Sein Kumpel ist wesentlich nüchterner, wesentlich wortkarger und wesentlich sympathischer, aber viel weniger unterhaltsam. Der Mann mit Hund gesellt sich schließlich auch noch zu uns. Er ist ein Engelmedium, findet die Schweizer Flüchtlingspolitik faschistisch und hat eine deutsche Fast-Ex-Freundin. Du bist übrigens auch ein Engel, sagt er. Ich sage, ja schon, aber nur als Metapher. Er sagt, jaja, genau, eine Metapher. Ich wüsste furchtbar gerne, was die Engel so erzählen (vor allem, wenn sie eigentlich Metaphern sind - endlich Einblick in das geheime Innenleben der Metaphern!), aber er will keine konkreten Informationen herausrücken.

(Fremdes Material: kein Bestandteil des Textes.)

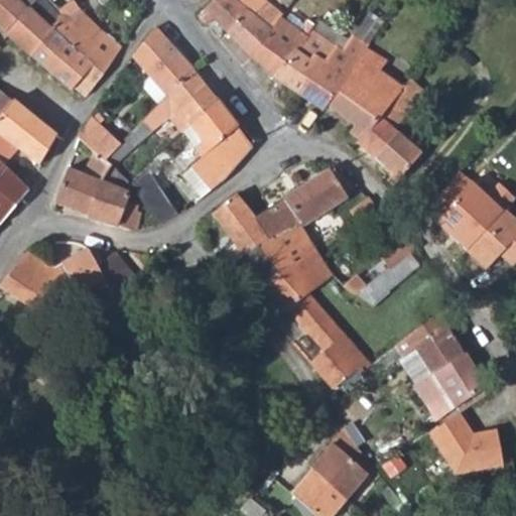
[(0,0),(0,27),(30,54),(31,55),(55,28),(20,0),(0,0)]
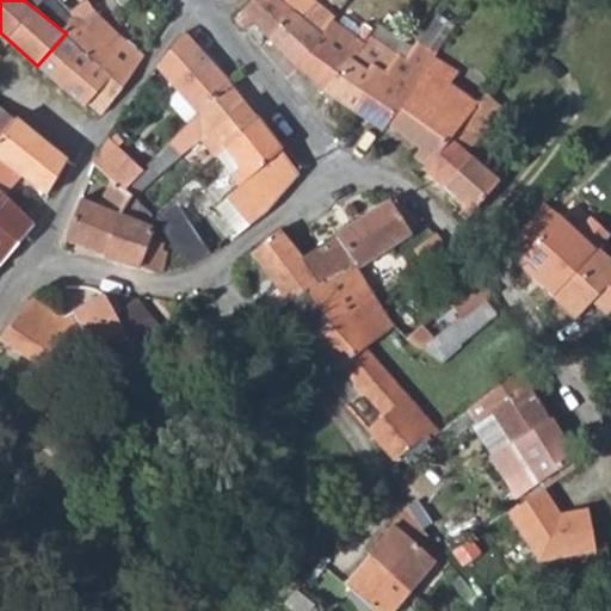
[(59,0),(24,0),(66,34),(78,20),(69,12),(59,0)]
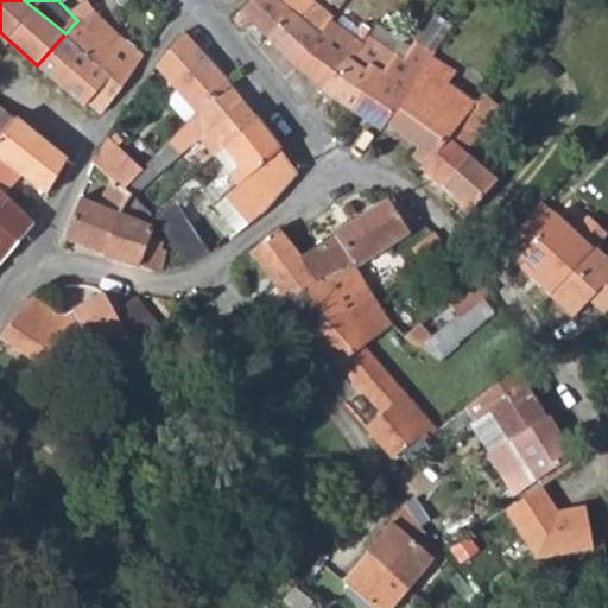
[(252,20),(271,40),(292,19),(274,0),(251,0),(234,17),(242,29),(252,20)]
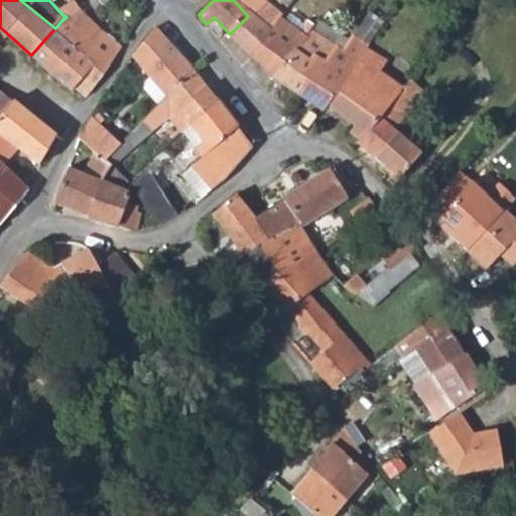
[(324,0),(311,0),(300,17),(308,23),(324,0)]
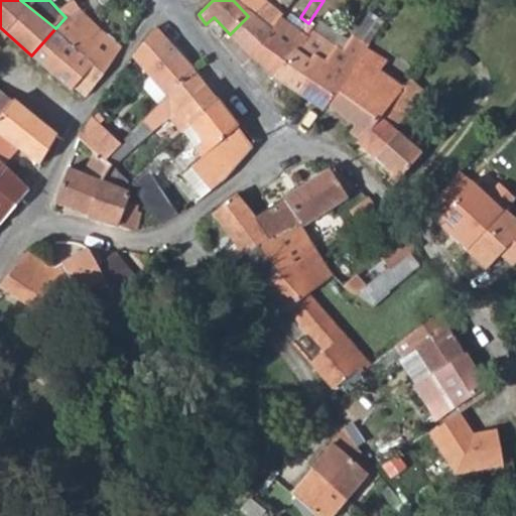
[(55,28),(31,55),(71,91),(74,88),(86,97),(119,46),(113,41),(97,28),(79,9),(72,1),(58,10),(66,17),(55,28)]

Nach einigem Hinundher und sehr merkwürdigen Diskussionen endet der Abend so: Der Colatrinker kommt nach dem Rauchen mit dem Engelmedium einfach nicht zurück, seine Jacke ist noch da. Der ruhige Kumpel versucht es erfolglos auf seinem Handy. Das Engelmedium selbst wird von seiner deutschen Fast-Ex-Freundin angerufen und versinkt in einem wirren Krisengespräch. Wir nutzen die Gelegenheit zum Aufbruch.

Wie gut, dass ich jetzt weiß, wo man hier so hingeht, wenn man mal dringend auf der Suche nach (absurden) Gesprächspartnern ist, und wie gut, dass man gar nicht bis halb fünf wach bleiben muss.

1 Kommentar:

  1. Toll, dass man Engelmedien in Zürich schon so früh am Abend trifft!